Et, faisant monter Lise dans sa voiture:

—Allons, houp! que je te ramène!… Je passerai par Rognes, ça ne m'allongera guère.

Jean revint seul dans sa voiture. Il trouvait ça naturel, il les suivit. Cloyes dormait, retombé à sa paix morte, éclairé par les étoiles jaunes des réverbères; et, de la cohue du marché, on n'entendait plus; que le pas attardé et trébuchant d'un paysan ivre. Puis, la route s'étendit toute noire. Il finit pourtant par apercevoir l'autre voiture, celle qui emportait le ménage. Ça valait mieux, c'était très bien. Et il sifflait fortement, rafraîchi par la nuit, libre et envahi d'une allégresse.

VII

On était de nouveau à l'époque de la fenaison, par un ciel bleu et très chaud, que des brises rafraîchissaient; et l'on avait fixé le mariage au jour de la Saint-Jean, qui tombait cette année-là un samedi.

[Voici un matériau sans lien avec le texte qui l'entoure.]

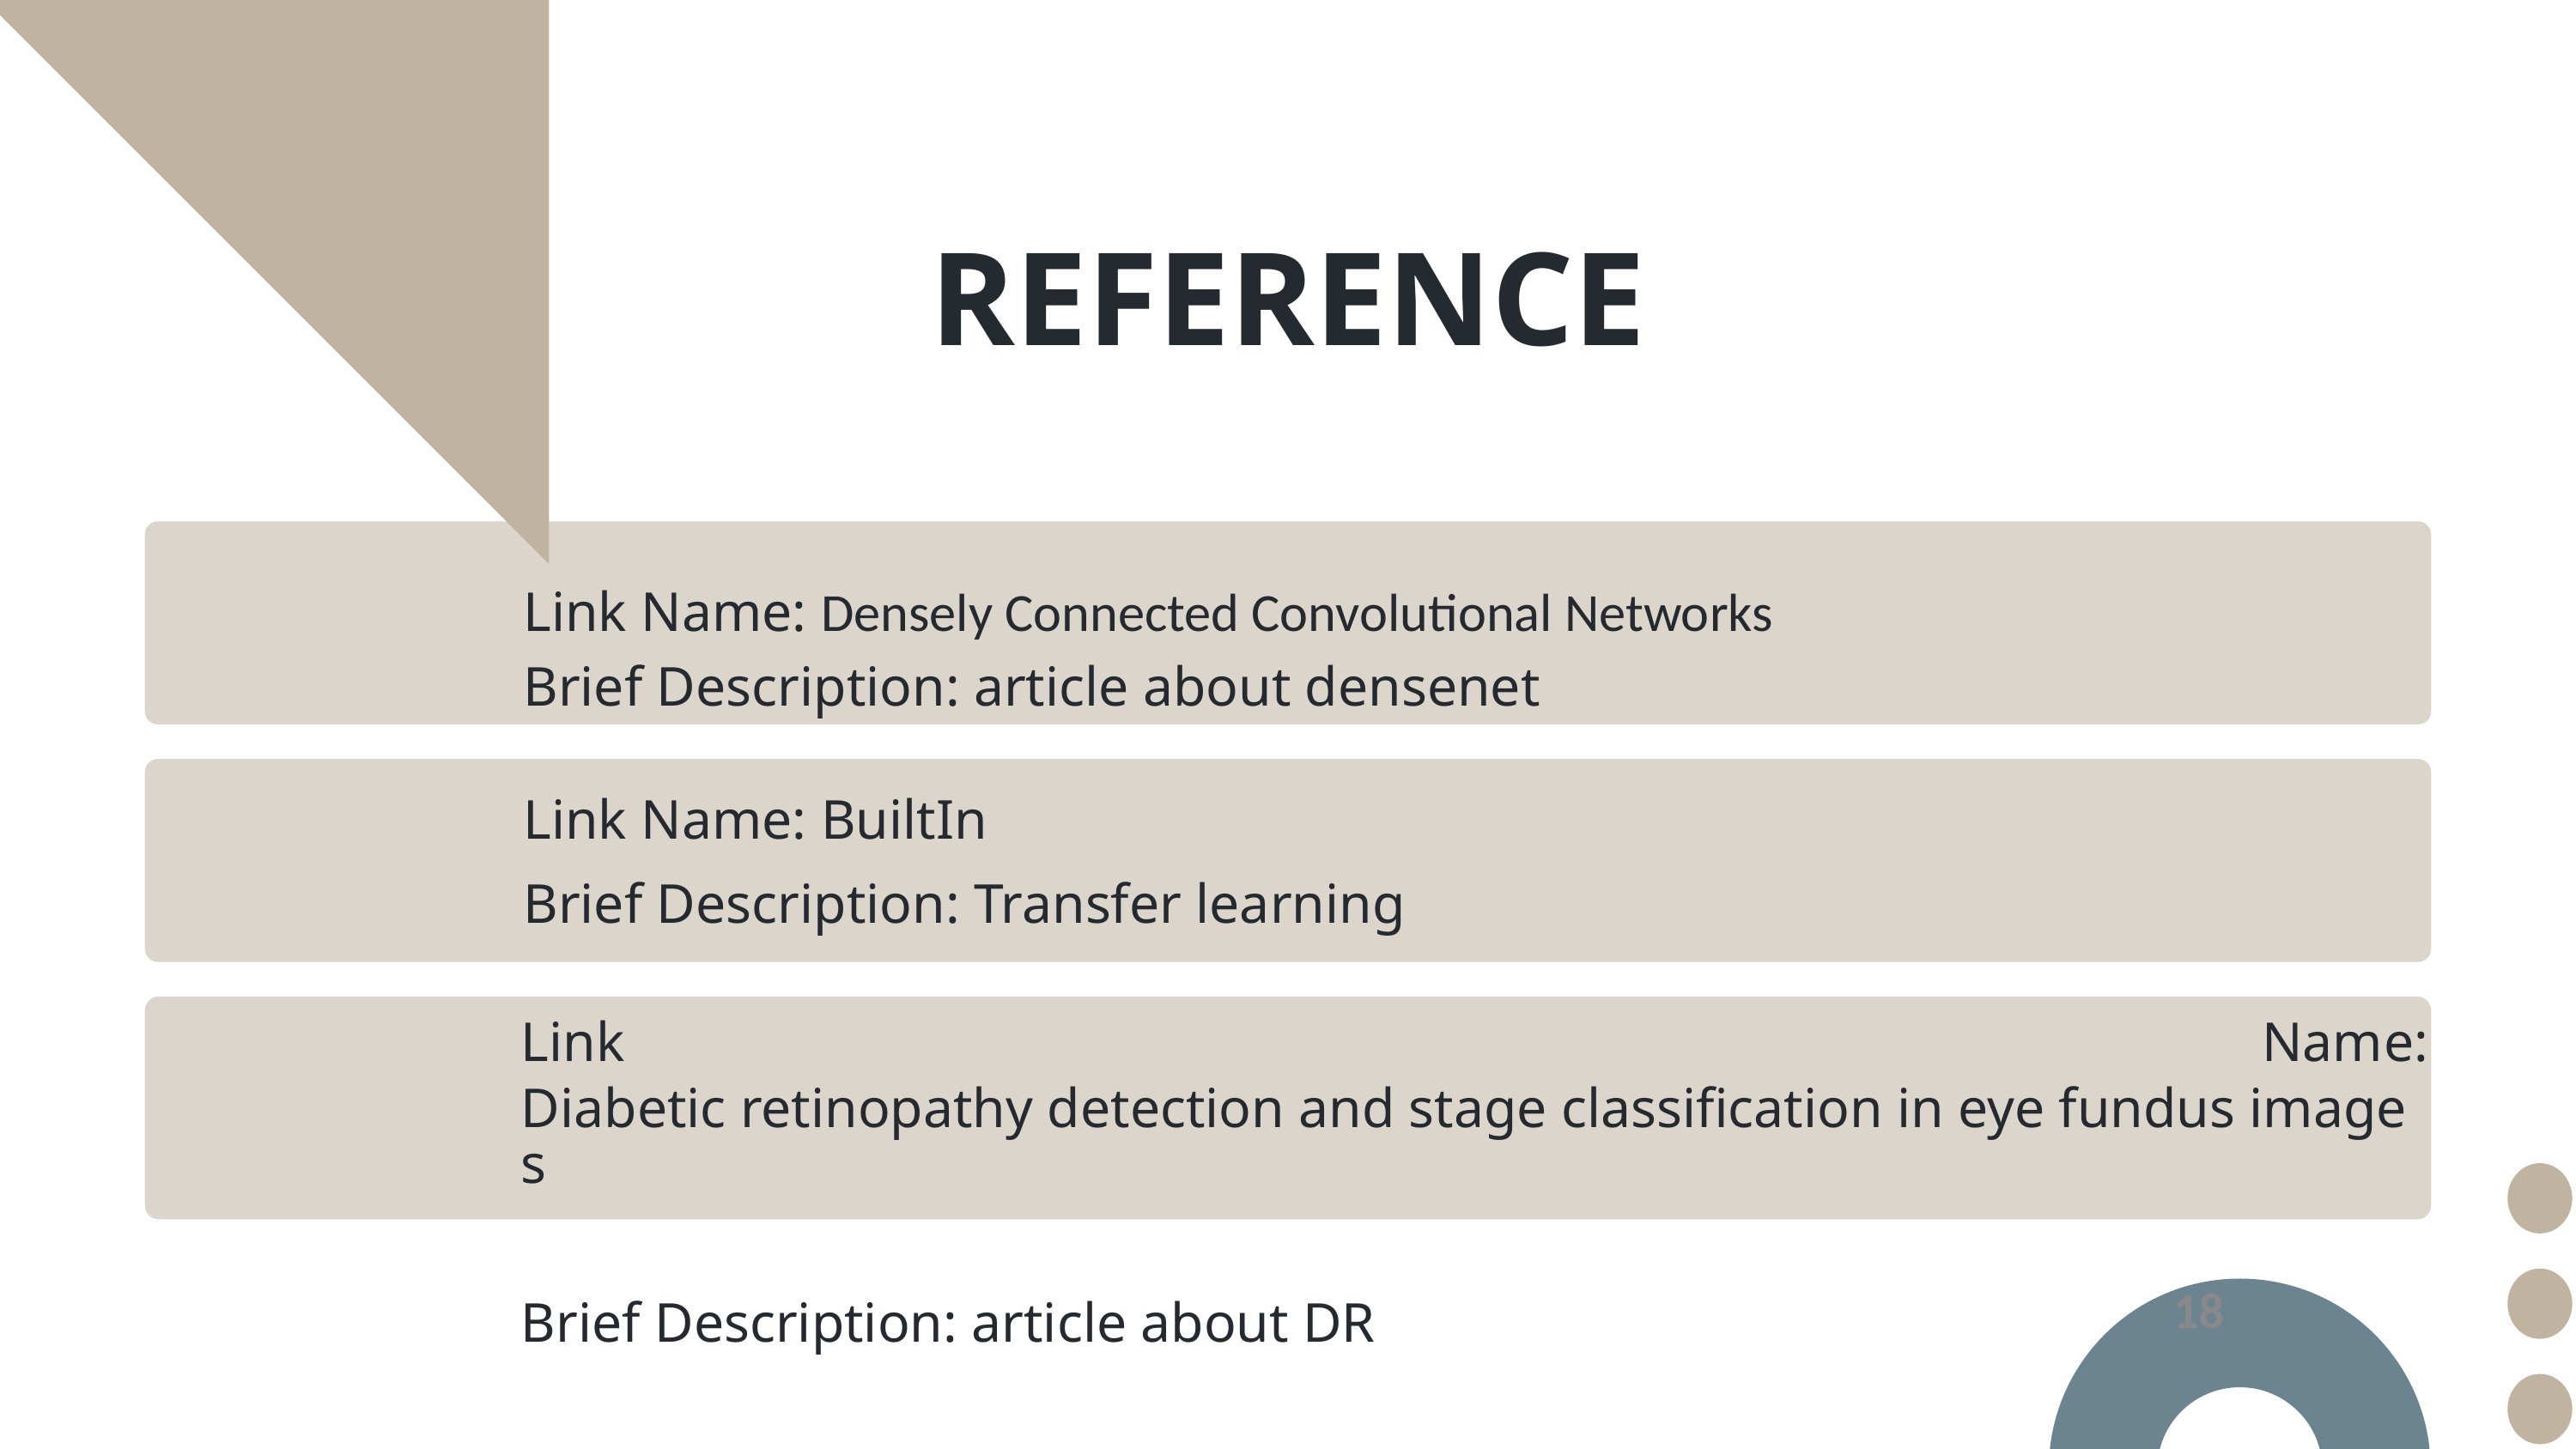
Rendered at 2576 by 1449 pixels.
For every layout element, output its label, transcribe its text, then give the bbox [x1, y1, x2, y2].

text_box [0, 0, 2432, 724]
text_box Link Name: Diabetic retinopathy detection and stage classification in eye fundus images ﻿Brief Description: article about DR [520, 997, 2429, 1217]
text_box [2048, 1278, 2432, 1449]
text_box REFERENCE [604, 268, 1972, 385]
text_box [144, 974, 2432, 1220]
text_box [144, 738, 2432, 962]
text_box Link Name: Densely Connected Convolutional Networks ﻿Brief Description: article about densenet [523, 566, 2370, 711]
text_box [2503, 1158, 2576, 1449]
text_box Link Name: BuiltIn ﻿Brief Description: Transfer learning [523, 783, 1748, 928]
slide_number 18 [2160, 1271, 2461, 1324]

Les Fouan avaient bien recommandé à Buteau de commencer les invitations par la Grande, l'aînée de la famille. Elle exigeait des égards, en reine riche et redoutée. Aussi Buteau, un soir, s'en alla-t-il avec Lise, tous les deux endimanchés, la prier d'assister à la noce, à la cérémonie, puis au repas, qui devait avoir lieu chez la mariée.

La Grande tricotait, seule dans sa cuisine; et, sans ralentir le jeu des aiguilles, elle les regarda fixement, elle les laissa s'expliquer, redire à trois reprises les mêmes phrases. Enfin, de sa voix aiguë:

—A la noce, ah! non, bien sûr!… Qu'est-ce que j'irais faire, à la noce?… C'est bon pour ceux qui s'amusent.

Ils avaient vu sa face de parchemin se colorer, à l'idée de cette bombance qui ne lui coûterait rien; ils étaient certains qu'elle accepterait; mais l'usage voulait qu'on la priât beaucoup.

—Ma tante, là, vrai! ça ne peut pas se passer sans vous.